When Dr. Arthur J. Simental launched a Kickstarter campaign in October 2024 for a board game about wildfire emergency response, he expected modest interest from fellow emergency management professionals. Instead, the campaign hit its funding goal within three hours and ultimately raised $184,000 over 60 days.
That game, Emergency Operations Center – Wildfire Mayhem, became the foundation of EM Disaster Gaming, a company that has since sold over 3,000 games to first responders, emergency management agencies, military units, and educational institutions across the U.S. and 25 countries.
The concept fills an unusual gap in professional training. While military forces have used wargames for strategic planning since the 19th century, civilian emergency management has lacked similar commercially available tools. Simental, a Certified Emergency Manager with 16 years of field experience including deployment to the Waldo Canyon Fire, designed his disaster response training games to bring the same immersive planning exercises to homeland security and emergency management.

From Prototype to Publisher
What started as a single wildfire scenario has expanded into a series covering hurricanes, train derailments, hazmat incidents, and counter-terrorism situations. The Emergency Operations Center Wargame Series targets professional emergency managers, but playtesters have included both seasoned disaster management professionals and complete novices.
EM Disaster Gaming has evolved beyond its own titles to become a publisher for other disaster-focused games. Partnerships with subject matter experts have produced offerings like Empathy Cue, a crisis communications training card game, and StormHaven – Maw of Zephryos, a Dungeons & Dragons-style scenario.
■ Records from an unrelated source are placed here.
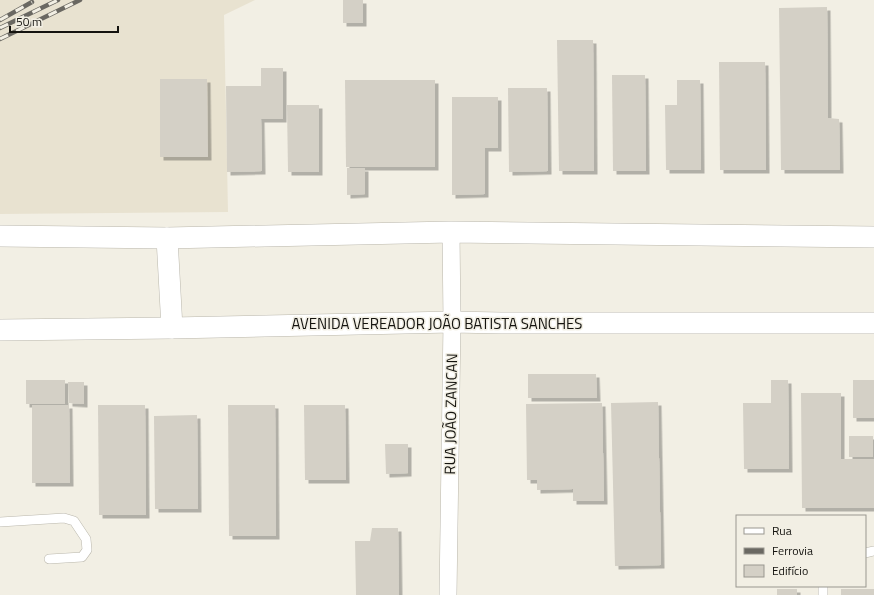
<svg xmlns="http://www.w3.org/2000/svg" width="874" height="595" font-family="'Titillium Web',sans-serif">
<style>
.built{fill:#e8e2d0}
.building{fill:#d4d0c6;filter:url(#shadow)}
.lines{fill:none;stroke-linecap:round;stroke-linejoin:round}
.service-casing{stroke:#bab7ac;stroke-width:10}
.minor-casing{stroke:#bab7ac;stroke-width:18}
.tertiary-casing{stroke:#bab7ac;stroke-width:22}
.service{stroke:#fff;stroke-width:9}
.minor{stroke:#fff;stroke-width:17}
.tertiary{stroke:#fff;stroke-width:21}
.rail-casing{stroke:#6a6862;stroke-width:4.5}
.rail{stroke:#f2efe4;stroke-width:3;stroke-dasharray:9;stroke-linecap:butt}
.labels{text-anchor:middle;stroke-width:3;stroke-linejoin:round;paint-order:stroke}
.street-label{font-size:15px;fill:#14130f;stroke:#f2efe4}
</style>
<defs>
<filter id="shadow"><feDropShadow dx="3.5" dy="3.5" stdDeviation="0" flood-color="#0004"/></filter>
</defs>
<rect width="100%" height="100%" fill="#f2efe4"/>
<path class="built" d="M0 0H255L224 15 228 212 0 214Z"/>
<g class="building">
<rect x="343" y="0" width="20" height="23"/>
<path d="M827 7 828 118 839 119 840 170H781L779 8Z"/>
<path d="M557 40H593L594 171H559Z"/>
<path d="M719 62H765L766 170H720Z"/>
<path d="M261 68H283V119H261L262 171 227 172 226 86H261Z"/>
<path d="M612 75H645L646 171H613Z"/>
<path d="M160 79H207L208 157H160Z"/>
<path d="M345 80H435V167H346Z"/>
<path d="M677 80H700L701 170H666L665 105H677Z"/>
<path d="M508 88H547L548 171 509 172Z"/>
<path d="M452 97H498V148H485V194L452 195Z"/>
<path d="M287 105H319V172H288Z"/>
<path d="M347 168H365V194L347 195Z"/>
<path d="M528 374H596L597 398H528Z"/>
<rect x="26" y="380" width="39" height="24"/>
<path d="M771 380H788L789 469H744L743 403H771Z"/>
<rect x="853" y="380" width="21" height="38"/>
<path d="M68 382H84V404L69 403Z"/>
<path d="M801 393H841V459H874V508H802Z"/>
<path d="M658 402 661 565 615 566 611 403Z"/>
<path d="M602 403 604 501H573V489L537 490V480H527L526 404Z"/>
<path d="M32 405H69L70 483H32Z"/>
<path d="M98 405H145L146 515H99Z"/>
<path d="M228 405H275L276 536H229Z"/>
<path d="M304 405H345L346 480H305Z"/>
<path d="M197 415 198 509H155L154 416Z"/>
<rect x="849" y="436" width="24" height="21"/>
<path d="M385 444H408V473L386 474Z"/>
<path d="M372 528H398L399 595H356L355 541H370Z"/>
<rect x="777" y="589" width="20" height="6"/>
<rect x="841" y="589" width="33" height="6"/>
</g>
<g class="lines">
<g class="service-casing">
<g id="service">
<path d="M0 522 64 518 74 521 86 539 87 550 82 557 49 559"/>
<path d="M865 553 874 551"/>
<path d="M823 586V595"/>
</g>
</g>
<g class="minor-casing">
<path id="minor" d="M448 595 452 322 451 232"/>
</g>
<g class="tertiary-casing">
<g id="tertiary">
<path d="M0 236 167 238 451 232 874 237"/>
<path d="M167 238 172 328"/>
<path d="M0 330 172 328 452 322 501 323H874"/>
</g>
</g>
<use href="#service" class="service"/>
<use href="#minor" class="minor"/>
<use href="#tertiary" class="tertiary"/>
<g class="rail-casing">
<g id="rail">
<path d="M0 20 32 2"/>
<path d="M0 28 58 0"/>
<path d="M0 39 80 0"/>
</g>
</g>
<use href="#rail" class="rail"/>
</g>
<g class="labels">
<g class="street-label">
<text x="437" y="329">AVENIDA VEREADOR JOÃO BATISTA SANCHES</text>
<text transform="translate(451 414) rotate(-89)" y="5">RUA JOÃO ZANCAN</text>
</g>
</g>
<rect x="736" y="515" width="130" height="72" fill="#f2efe4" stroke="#99978f"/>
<rect x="744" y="528" width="20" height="6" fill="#ffffff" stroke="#99978f"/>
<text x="772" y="535" font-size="12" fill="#14130f">Rua</text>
<rect x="744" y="548" width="20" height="6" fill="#6a6862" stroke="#99978f"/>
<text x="772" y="555" font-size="12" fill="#14130f">Ferrovia</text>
<rect x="744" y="565" width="20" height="12" fill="#d4d0c6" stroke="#99978f"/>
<text x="772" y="575" font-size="12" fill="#14130f">Edifício</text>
<path d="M10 26v6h108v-6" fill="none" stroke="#14130f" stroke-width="2"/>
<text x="16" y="26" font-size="12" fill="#14130f" stroke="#f2efe4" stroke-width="3" paint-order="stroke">50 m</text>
</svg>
The company also sells home preparedness games and mass care shelter simulations.

Training Real Agencies on Real Problems
The company’s client list reads like a directory of federal emergency response: DHS, FEMA, NATO, the National Guard, and various military branches. Simental also consults directly with agencies to create custom emergency preparedness simulations for specific scenarios, from base drone incursions for the Air Force to civil-military mobilization exercises involving tanks and bridges for NATO.
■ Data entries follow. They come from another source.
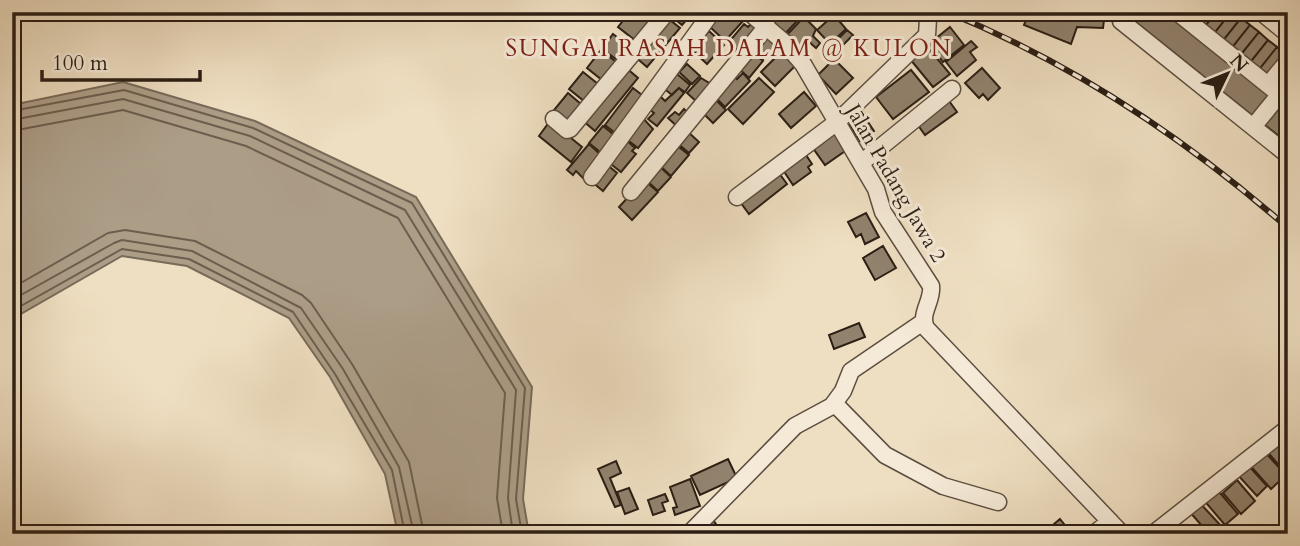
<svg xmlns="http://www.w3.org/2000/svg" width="1300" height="546" font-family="Cardo,serif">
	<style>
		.water { fill: #ac9d87; stroke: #786a59; stroke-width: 2 }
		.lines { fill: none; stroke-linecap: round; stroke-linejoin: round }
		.shore { stroke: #6c5e4e; stroke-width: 2 }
		.building { fill: #91826e; stroke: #2b1e14; stroke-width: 2 }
		.minor-casing { stroke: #5c4e40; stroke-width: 19 }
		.minor { stroke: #f5ead7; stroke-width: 16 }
		.rail-casing { stroke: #2b1e14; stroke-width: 6 }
		.rail { stroke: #f5ead7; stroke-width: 3.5; stroke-dasharray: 10; stroke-linecap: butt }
		.labels { text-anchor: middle; stroke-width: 6; stroke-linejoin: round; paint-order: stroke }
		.street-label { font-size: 21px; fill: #2b1e14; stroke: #f5ead7 }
		.neighbourhood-label { font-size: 23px; letter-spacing: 2px; fill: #7a1f14; stroke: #f5ead7 }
	</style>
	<rect width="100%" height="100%" fill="#efdfc2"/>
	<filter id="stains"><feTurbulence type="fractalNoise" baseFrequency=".00286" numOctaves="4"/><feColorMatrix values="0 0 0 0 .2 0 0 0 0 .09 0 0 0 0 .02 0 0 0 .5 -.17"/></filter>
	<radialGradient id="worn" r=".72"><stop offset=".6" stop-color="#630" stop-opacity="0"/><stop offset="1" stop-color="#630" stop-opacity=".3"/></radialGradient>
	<path class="water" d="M123 82 255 121 416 197 532 387 523 499 529 534H398L385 474 330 377 289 318 187 266 122 256 12 319V105Z"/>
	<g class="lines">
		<path class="shore" d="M12 111 124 90 253 128 412 203 525 388 516 499 522 534
			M12 120 123 99 250 136 405 210 516 390 508 498 513 534
			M12 131 123 110 246 146 398 218 505 393 497 498 503 534
			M12 288 108 233 125 230 195 241 302 295 311 303 352 364 409 462 424 534
			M12 300 114 243 122 240 192 251 301 308 343 369 399 467 414 534
			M12 311 122 249 189 259 293 312 335 374 392 470 405 534"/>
	</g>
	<path class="building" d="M630 12H658L636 41 618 27Z
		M671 12H693L682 25 669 14Z
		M723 12H733L743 21 725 41 710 27Z
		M777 12H790L798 20 781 38 766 24Z
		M1038 12H1105L1103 28 1077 27 1071 44 1024 25 1028 15 1036 18Z
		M1140 12H1169L1272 95 1254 117 1133 20Z
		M1201 12H1216L1203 29 1194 21Z
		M1216 12H1231L1212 36 1203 29Z
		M1231 12 1241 18 1221 43 1212 36Z
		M834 15 846 29 830 44 817 30Z
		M665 16 680 28 647 67 633 55Z
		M804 17 816 29 813 36 820 43 816 48 808 41 798 52 783 39Z
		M1241 18 1250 25 1230 50 1221 43Z
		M744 24 748 27 751 24 757 29 738 51 728 43Z
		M1250 25 1259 32 1239 57 1230 50Z
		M950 27 964 45 943 62 929 44Z
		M847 30 853 35 836 52 830 47Z
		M709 31 724 45 707 64 692 50Z
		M1259 32 1268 40 1248 65 1239 57Z
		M613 34 631 48 620 62 602 49Z
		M764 34 776 46 762 60 750 47Z
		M1268 40 1277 47 1257 72 1248 65Z
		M971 41 977 47 970 52 976 60 957 76 946 62Z
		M926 45 950 74 933 87 910 59Z
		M1277 47 1286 54 1266 79 1257 72Z
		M601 50 616 62 602 80 587 68Z
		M750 50 763 61 749 78 736 66Z
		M781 52 795 66 775 86 761 72Z
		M834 59 853 78 836 94 818 75Z
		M687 64 700 76 692 84 679 72Z
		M624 66 638 78 595 131 581 119Z
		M982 68 1000 88 988 100 983 94 979 98 965 83Z
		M911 70 929 92 893 119 876 97Z
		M583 72 598 84 584 101 569 89Z
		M676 73 690 85 685 92 679 88 672 95 662 87Z
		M743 73 750 81 725 107 712 94 735 77 737 79Z
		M701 78 711 84 697 102 687 93Z
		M759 78 774 92 743 124 728 109Z
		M633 88 647 99 619 136 605 125Z
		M679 88 684 93 657 126 648 119 654 113 649 109 660 96 665 101Z
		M804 92 816 106 791 128 779 114Z
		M568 93 582 105 569 122 554 110Z
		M712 96 726 110 713 123 699 109Z
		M947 98 957 112 925 135 915 121Z
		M1282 103 1288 108V143L1265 125Z
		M684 109 691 116 679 128 668 118 675 112 679 115Z
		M860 110 874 131 860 141 846 120Z
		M641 116 653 129 638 148 625 138Z
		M550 121 582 147 571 162 539 136Z
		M603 126 619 139 605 156 589 143Z
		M833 128 848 149 825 165 810 144Z
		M686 130 699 142 689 153 676 142Z
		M626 140 635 148 632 151 636 154 621 172 607 161Z
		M674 143 689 155 671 176 657 163Z
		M589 144 604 158 585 180 576 171 573 175 567 170Z
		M806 155 812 164 808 167 811 172 793 185 781 167Z
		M605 163 617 173 603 191 591 181Z
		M658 165 671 177 658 191 645 179Z
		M776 169 787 184 749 214 738 199Z
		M644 180 658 192 632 220 619 207Z
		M866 213 879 237 865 244 861 234 856 237 848 222Z
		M883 246 896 268 875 280 863 258Z
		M859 323 865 337 834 349 829 335Z
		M1279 438 1288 448V476L1266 450Z
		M1262 449 1286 475 1271 489 1247 462Z
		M728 459 737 478 700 495 691 476Z
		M616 461 621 473 610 478 621 505 615 507 598 469Z
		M1248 465 1267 486 1257 496 1236 473Z
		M690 479 700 506 675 515 673 508 677 507 670 487Z
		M1237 480 1255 501 1241 514 1223 493Z
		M1215 487 1238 514 1225 525 1202 498Z
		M629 488 638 509 625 514 617 492Z
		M665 494 668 501 662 503 665 511 653 515 648 500Z
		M1199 502 1222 527 1214 534H1209L1189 511Z
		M711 517 723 534H705L699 525Z
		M1060 519 1072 534H1051L1047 530Z"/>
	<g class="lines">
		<g class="minor-casing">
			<path id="minor" d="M749 12 785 43 803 64 876 189 883 212 931 286C933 301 919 313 926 328L1122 534
				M1122 12 1121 21 1288 155
				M1177 12 1288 101
				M1261 12 1288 34
				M1268 85 1288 61
				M554 119 567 130 570 129 667 12
				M1253 127 1279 95
				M861 163 952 89
				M592 177 712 12
				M631 192 767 26
				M737 197 837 122 927 35 928 19
				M834 403 885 455 943 486 998 502
				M689 534 795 426 832 406 843 391 851 371 923 322
				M1094 534 1110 521
				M1153 534 1288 428"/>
		</g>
		<use href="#minor" class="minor"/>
		<g class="rail-casing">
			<path id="rail" d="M947 12C1072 63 1186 139 1288 228"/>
		</g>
		<use href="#rail" class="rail"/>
	</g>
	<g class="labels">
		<g class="street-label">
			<text transform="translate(896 183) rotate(60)" y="7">Jalan Padang Jawa 2</text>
		</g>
		<g class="neighbourhood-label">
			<text x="729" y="56">SUNGAI RASAH DALAM @ KULON</text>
		</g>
	</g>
	<rect width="1300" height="546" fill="none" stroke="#efdfc2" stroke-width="42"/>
	<rect x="14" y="14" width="1272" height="518" fill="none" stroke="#2b1e14" stroke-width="3.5"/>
	<rect x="21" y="21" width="1258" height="504" fill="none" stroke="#2b1e14" stroke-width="2"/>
	<g transform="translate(1227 74) rotate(47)" stroke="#f5ead7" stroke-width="5" paint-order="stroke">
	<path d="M0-5L12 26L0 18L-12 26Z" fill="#2b1e14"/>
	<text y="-10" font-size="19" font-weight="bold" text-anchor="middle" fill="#2b1e14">N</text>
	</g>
	<path d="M42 70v10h158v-10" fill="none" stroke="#2b1e14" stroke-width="3.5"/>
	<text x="52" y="70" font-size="21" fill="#2b1e14" stroke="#f5ead7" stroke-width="5" paint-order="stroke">100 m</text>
	<rect width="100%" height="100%" filter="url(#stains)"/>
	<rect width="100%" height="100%" fill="url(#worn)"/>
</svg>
Beyond selling games, EM Disaster Gaming operates a Disaster Gaming Academy offering training courses and is partnering with colleges and universities to develop curriculum for academic credit. The company’s branding deliberately echoes World War II Civil Defense imagery, connecting modern emergency management to its historical roots.
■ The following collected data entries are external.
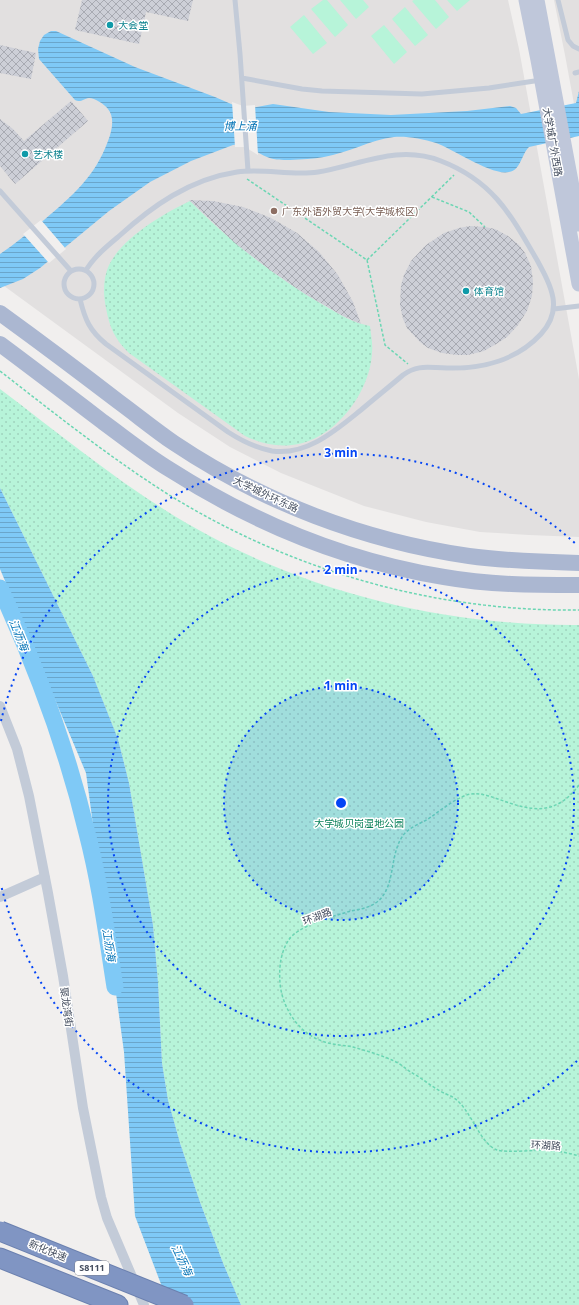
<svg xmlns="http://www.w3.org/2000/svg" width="579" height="1305" viewBox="0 0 579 1305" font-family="'Open Sans','Noto Sans SC',sans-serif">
<defs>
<pattern id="park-dots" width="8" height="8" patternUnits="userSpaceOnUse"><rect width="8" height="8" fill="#b7f4d9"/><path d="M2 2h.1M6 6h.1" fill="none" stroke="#9fd3bd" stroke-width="1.8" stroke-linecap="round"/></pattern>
<pattern id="water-rules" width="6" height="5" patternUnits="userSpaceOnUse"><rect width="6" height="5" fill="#7fc9f6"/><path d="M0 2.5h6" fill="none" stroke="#6aa5ca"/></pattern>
<pattern id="building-cross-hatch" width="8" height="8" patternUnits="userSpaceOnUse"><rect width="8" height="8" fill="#cdcfd7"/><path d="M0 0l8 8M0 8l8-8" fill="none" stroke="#a8aab2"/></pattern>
</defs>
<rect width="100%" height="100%" fill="#f1efee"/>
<path fill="#e2e0e0" d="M0 0H508L519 49 579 379V537L529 535 480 532 426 522 364 506 281 473 230 447 178 413 0 283Z
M554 0H579V131L565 55Z"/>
<path fill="#b7f4d9" d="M323 0H327L348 25 335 37 311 9Z
M340 0H363L369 7 356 19Z
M414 0H435L449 17 436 29 412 1Z
M447 0H470L457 11Z
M405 7 428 35 415 46 392 19Z
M304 15 327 43 313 54 290 27Z
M384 25 407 52 394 64 371 36Z"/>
<path fill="url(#park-dots)" d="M190 201C230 242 276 277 325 306 339 314 353 323 370 326 371 335 373 344 372 353 370 393 334 441 292 445 275 447 260 443 245 436L129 353C115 340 109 326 106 308 103 294 103 278 109 265 123 237 163 214 190 201Z
M0 389C61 435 121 485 188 524 306 592 443 626 579 625V1305H241L223 1263 200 1202 180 1143 168 1100 162 1063 158 982 153 925 129 783 118 739 93 676 0 488Z"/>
<path fill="url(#water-rules)" d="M51 31H56L135 67 215 97 238 107 251 108 273 104 329 112 391 115 467 111 510 106 516 108 521 114 576 103 579 91V136L529 147C521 155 521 170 509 172 492 176 453 149 436 143 423 139 407 136 394 137 370 140 348 153 324 157 313 159 302 159 290 160 282 160 274 160 267 157 255 152 246 143 233 145L191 161 150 182 109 211 40 268 23 279 0 288V254C15 244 29 232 44 220 72 196 95 177 108 141 112 130 115 118 108 109 104 104 95 98 89 98 83 99 81 103 75 100L39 59 38 49 40 41 44 35Z
M0 488 93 676 118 739 129 783 153 925 158 982 162 1063 168 1100 180 1143 200 1202 223 1263 241 1305H169L135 1216 124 1052 86 773 0 569Z"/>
<path fill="#f1efee" d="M232 102 243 106 255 105 258 155 245 147H235Z
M41 220 66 249 49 263 23 234Z"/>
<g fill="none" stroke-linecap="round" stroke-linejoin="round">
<path stroke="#7fc9f6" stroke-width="17" d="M0 588C36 666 67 749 87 833 100 883 107 936 115 987"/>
</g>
<path fill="url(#building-cross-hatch)" d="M82 0H193L188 21 146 12 139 44 75 30Z
M0 45 36 53 31 79 0 73Z
M71 101 88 121 15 184 0 166V119L13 129 24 141Z
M189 200 213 201 243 207 271 218 297 233 319 252 338 275 353 302 361 324 343 316 305 294 270 270 236 244Z
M470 226 485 227 495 229 508 236 519 245 525 253 531 266 533 281 532 296 527 311 518 325 507 337 498 343 484 351 468 355H457L442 353 428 348 420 342 407 328 403 319 400 305 401 285 404 275 411 261 426 245 444 233 459 228Z"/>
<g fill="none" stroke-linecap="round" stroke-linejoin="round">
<g stroke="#6b80af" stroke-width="21">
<path id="highway" d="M0 1258 118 1305"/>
</g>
<path stroke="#6bd6b3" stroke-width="1.5" stroke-dasharray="3 2" stroke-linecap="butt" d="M247 179 367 260 385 345 408 364
M432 197 469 212 485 227
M367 260 454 175
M0 371C54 413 108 456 166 493 289 570 434 612 579 610
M579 785C555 817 531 811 498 799 486 795 476 791 464 796 452 801 441 810 431 817 421 824 408 827 402 837 389 857 396 887 377 902 369 908 360 909 351 911 334 916 296 926 288 941 280 954 279 969 280 983 282 1007 298 1033 322 1041 332 1045 343 1045 353 1047 367 1051 381 1055 394 1061 401 1064 407 1070 414 1074 423 1079 431 1086 440 1091 445 1094 450 1095 454 1098 471 1109 479 1143 497 1150 506 1153 536 1150 548 1150 558 1151 569 1153 579 1156"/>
<path stroke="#c3cbd8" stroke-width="5" d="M235 0 240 54 248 171
M558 0 568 40 573 46 579 49
M575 73 579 72
M242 78 302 89 322 91 422 94 489 88 541 80
M0 191 71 271
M64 284a15 15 0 1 1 30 0a15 15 0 1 1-30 0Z
M80 299C85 320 90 331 106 344L228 432C242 441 256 448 272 451 307 456 336 430 361 410 375 398 389 387 403 375 418 364 429 368 447 368 482 369 517 360 541 334 564 309 551 286 537 260 511 215 493 181 441 161 398 144 360 165 318 172 291 176 264 168 237 172 190 179 152 206 118 237 106 247 94 257 86 270
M554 309 579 306"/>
<path stroke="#c3cbd8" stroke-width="10" d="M0 706 17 749 29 796 48 893 63 976 83 1108 101 1197 107 1218 144 1305
M0 897 45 877"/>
<path stroke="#bfc7da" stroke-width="15" d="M526 0 538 60 579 284
M537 0 579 224"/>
<path stroke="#abb7d1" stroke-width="16" d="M0 313C40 342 80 372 119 402 138 416 155 430 174 443 262 502 364 541 469 556 506 561 542 562 579 563
M0 344C35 370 69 396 103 422 125 438 146 455 169 469 252 522 346 561 444 577 489 585 534 585 579 585"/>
<use href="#highway" stroke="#8095c3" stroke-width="19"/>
<g stroke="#6b80af" stroke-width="21" stroke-linecap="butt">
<path id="highway-bridge" d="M0 1231 184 1305"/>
</g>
<use href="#highway-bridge" stroke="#8095c3" stroke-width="19"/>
</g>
<circle cx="341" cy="803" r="117" fill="#0445f5" fill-opacity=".12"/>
<g fill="none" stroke="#0445f5" stroke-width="2" stroke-dasharray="2 4">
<circle cx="341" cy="803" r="117"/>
<circle cx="341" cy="803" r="233"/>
<path d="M577 1061A350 350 0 0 1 1 885M1 721A350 350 0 0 1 577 545"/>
</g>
<g fill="#0f9aa8" stroke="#fff" stroke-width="1.5">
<circle cx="110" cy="25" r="4"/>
<circle cx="25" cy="154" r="4"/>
<circle cx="466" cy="291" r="4"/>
</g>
<circle fill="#8d6e63" stroke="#fff" stroke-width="1.5" cx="274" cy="211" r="4"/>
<g text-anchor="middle" stroke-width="3" stroke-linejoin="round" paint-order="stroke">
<rect fill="#fff" stroke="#7c828e" stroke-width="1" x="75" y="1261" width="34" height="14" rx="3"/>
<g font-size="9" font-weight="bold" fill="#444d5e">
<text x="92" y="1271">S8111</text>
</g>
<g font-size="10" fill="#0d838f" stroke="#fff" text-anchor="start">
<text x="118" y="29">大会堂</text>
<text x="33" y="158">艺术楼</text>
<text x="474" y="295">体育馆</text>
</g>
<g font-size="10" fill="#444d5e" stroke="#fff">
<text transform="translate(553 142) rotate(80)" y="4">大学城广外西路</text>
<text transform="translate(266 494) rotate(25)" y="4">大学城外环东路</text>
<text transform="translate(317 916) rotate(-20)" y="4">环湖路</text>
<text transform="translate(67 1007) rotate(82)" y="4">聚龙湾街</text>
<text transform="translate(546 1145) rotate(3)" y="4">环湖路</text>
<text transform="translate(48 1250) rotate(22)" y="4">新化快速</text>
</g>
<g font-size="10" fill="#785e54" stroke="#fff" text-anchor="start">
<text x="282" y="215">广东外语外贸大学(大学城校区)</text>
</g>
<g font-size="10" fill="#0c825b" stroke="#fff">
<text x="359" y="827">大学城贝岗湿地公园</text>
</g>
<g font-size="11" font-style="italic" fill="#0071b5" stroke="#fff">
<text x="240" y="130">博上涌</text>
<text transform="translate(19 635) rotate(68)" y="4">江沥海</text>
<text transform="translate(109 945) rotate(81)" y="4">江沥海</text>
<text transform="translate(182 1260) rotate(64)" y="4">江沥海</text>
</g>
</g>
<circle cx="341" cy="803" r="6" fill="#0445f5" stroke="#fff" stroke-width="2"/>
<g font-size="12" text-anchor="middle" font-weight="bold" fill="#0445f5" stroke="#fff" stroke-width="3" stroke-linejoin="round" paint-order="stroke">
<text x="341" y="457">3 min</text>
<text x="341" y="574">2 min</text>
<text x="341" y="690">1 min</text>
</g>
</svg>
Simental, who also serves as a professor and researcher, compares his work to Thomas Schelling’s Berlin Crisis wargame, which helped U.S. leadership navigate the Cuban Missile Crisis. Schelling later won a Nobel Prize in Economics. It’s an ambitious benchmark, but with disaster management board games now being used by emergency agencies worldwide, the comparison might not be entirely far-fetched. Simental has stated his ultimate goal is developing disaster wargaming systems for FEMA leadership, the National Security Council, Congress, and the White House.